For such a complicated design, its construction was relatively straightforward. Beginning in February 2001, the SEK 1.6bn project was managed by HSB Malmö and NCC Construction.
Sitting on foundations seven metres deep and 30m wide, the tower is based around a concrete core, shaped like a pipe, in which the main infrastructure is found – including five lifts. The floors cantilever off the core, each rotating 1.6 degrees to give the building its distinct twist.
 The floors cantilever off the core, each rotating 1.6 degrees to give the building its distinct twist
The steel frame – or “exoskeleton” – runs up the pointed end of the building, providing additional support. Designed by Spanish firm Emesa, it weighs a staggering 820 tonnes and is attached to the tower by 38 “steel cigars”.
The building may be operating at the limits of conventional engineering – especially in terms of cantilevering – but according to Ingvar Nohlin, HSB’s project director, the only difficulty in the construction was the sheer amount of planning involved. “Because every slab is turning about 40cm from one level to the next we had to move everything – sewage pipes, pipes for the sprinkler system, even the doors. The only thing that goes straight throughout the building are the elevators.”
The two-person team initially tasked with setting out the concrete and pipes was quickly expanded to eight because of this.
In spite of this straightforward construction, the building was not completed until November 2005 – nearly three years behind schedule and at double the original budget. Nohlin shrugs the delays off as the result of “the usual problems” such as mistakes in plans and the difficulties of working in Sweden. High wind speeds alone caused more than 150 days construction to be lost.

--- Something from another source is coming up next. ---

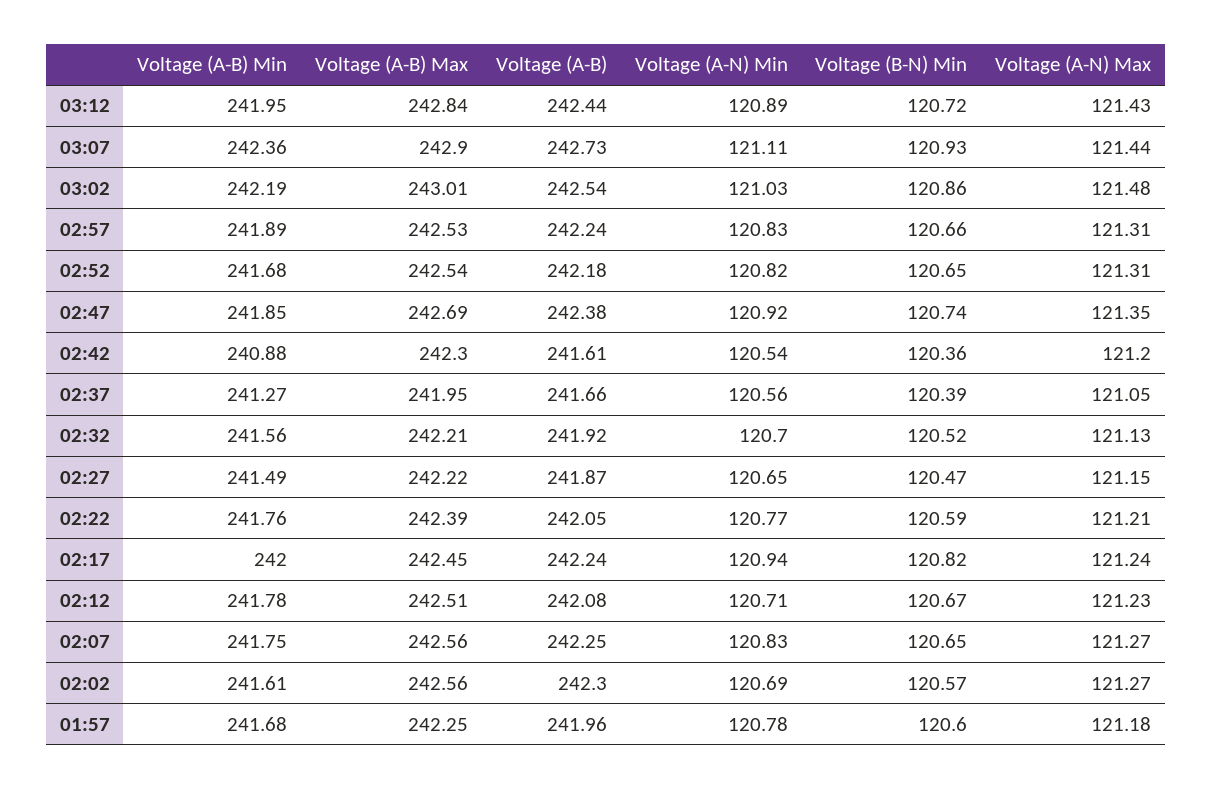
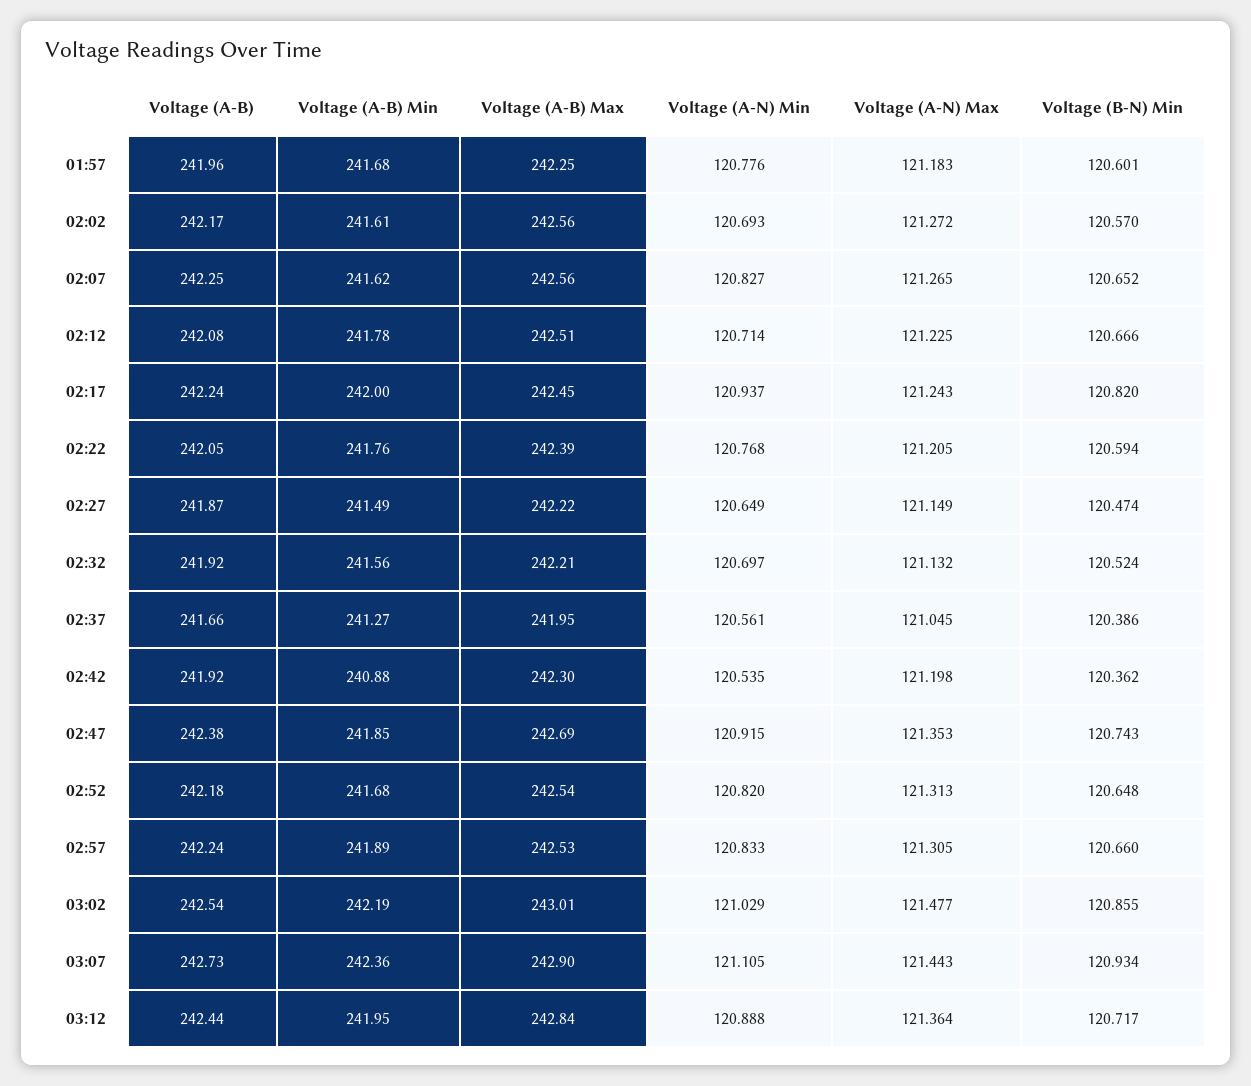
Voltage (A-N) Max, 03:12: 121.43 -> 121.364
Voltage (A-B), 02:42: 241.61 -> 241.92
Voltage (A-B) Min, 02:07: 241.75 -> 241.62
Voltage (A-B), 02:02: 242.3 -> 242.17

The one actual problem with the building, according to Nohlin, is it only has 400 sq m of floor space on each level – a “stupidly low” figure for a housing project.
This was an improvement from Calatrava’s original plans, which only had 350 sq m per floor. But in the end, nothing could compromise the building’s design.

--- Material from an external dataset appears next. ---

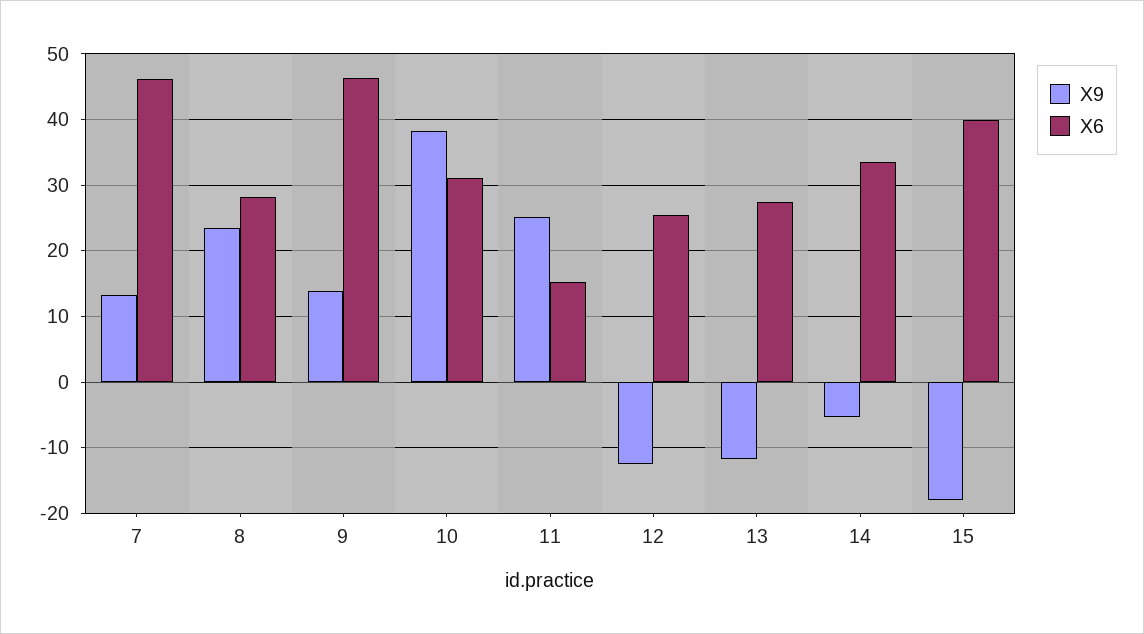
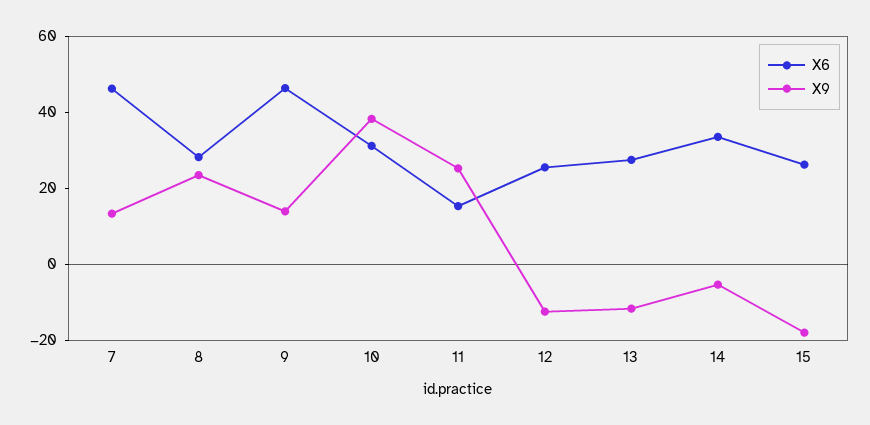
X6, 15: 40 -> 25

“We agreed at the start that we should take all the consequences of Calatrava’s design and not disturb it or change it or destroy it,” Nohlin says. “We knew we could have added in more floor space or built it without the exoskeleton, but then we would have destroyed the whole idea of the sculpture – of the Turning Torso – and nobody would be talking about it today.”
Calatrava himself denies the building is impractical. HSB’s interest in the design was “precisely because it is so functional,” he says. But, ever the architect, he cannot help adding that buildings should be judged on their artistic merits as much as how functional they are.

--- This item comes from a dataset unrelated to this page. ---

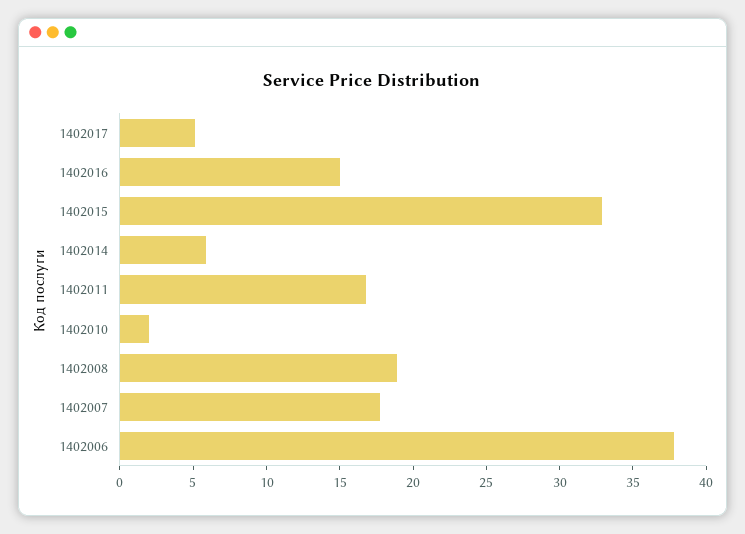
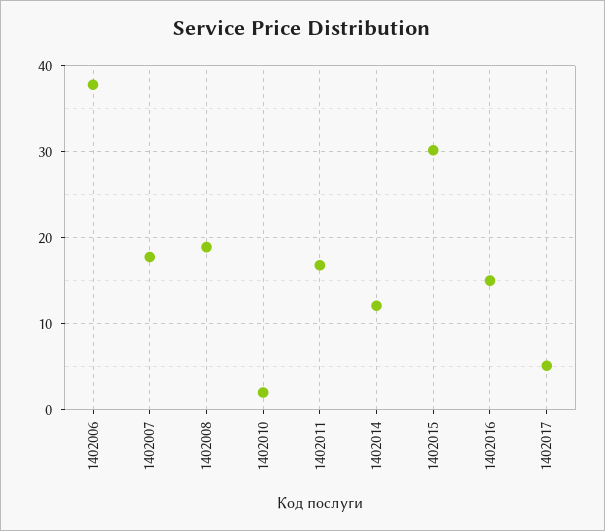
1402015: 33 -> 30
1402014: 6 -> 12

“I believe it is a mistake to think of artistic form as somehow separate from function,” he says. “It’s very important to me to make clear statements, which can also be poetic. On one level a project must be very rational and clear. But on another, it must stimulate emotion.”
Regardless of the building’s lack of floor space, all 147 apartments are now rented, with tenants paying anywhere from SEK 7,000 to SEK 26,000 a month. The price includes window cleaning and a wine cellar.
The 10 floors of offices are expected to be rented by the end of 2006, while the two meeting rooms on floors 53 and 54, both entirely designed by Calatrava and offering views across to Denmark, are being booked-up.
It is no wonder then that the architectural community expects the building to have a strong influence on apartment buildings worldwide.
Calatrava is doing his part to ensure this – the two towers he has planned are an extension of the design. A 150-storey tower alongside Lake Michigan in Chicago will spiral upwards like a corkscrew. While that for 80th South Street in Manhattan, New York, also features cubes stacked on top of each other, although this time they are offset so the roof of one forms a terrace for that above it.
Both these projects are at the early stage of development. But even if they are not built, Calatrava can be happy: the future of the apartment tower looks increasingly likely to be a sculpture in his studio.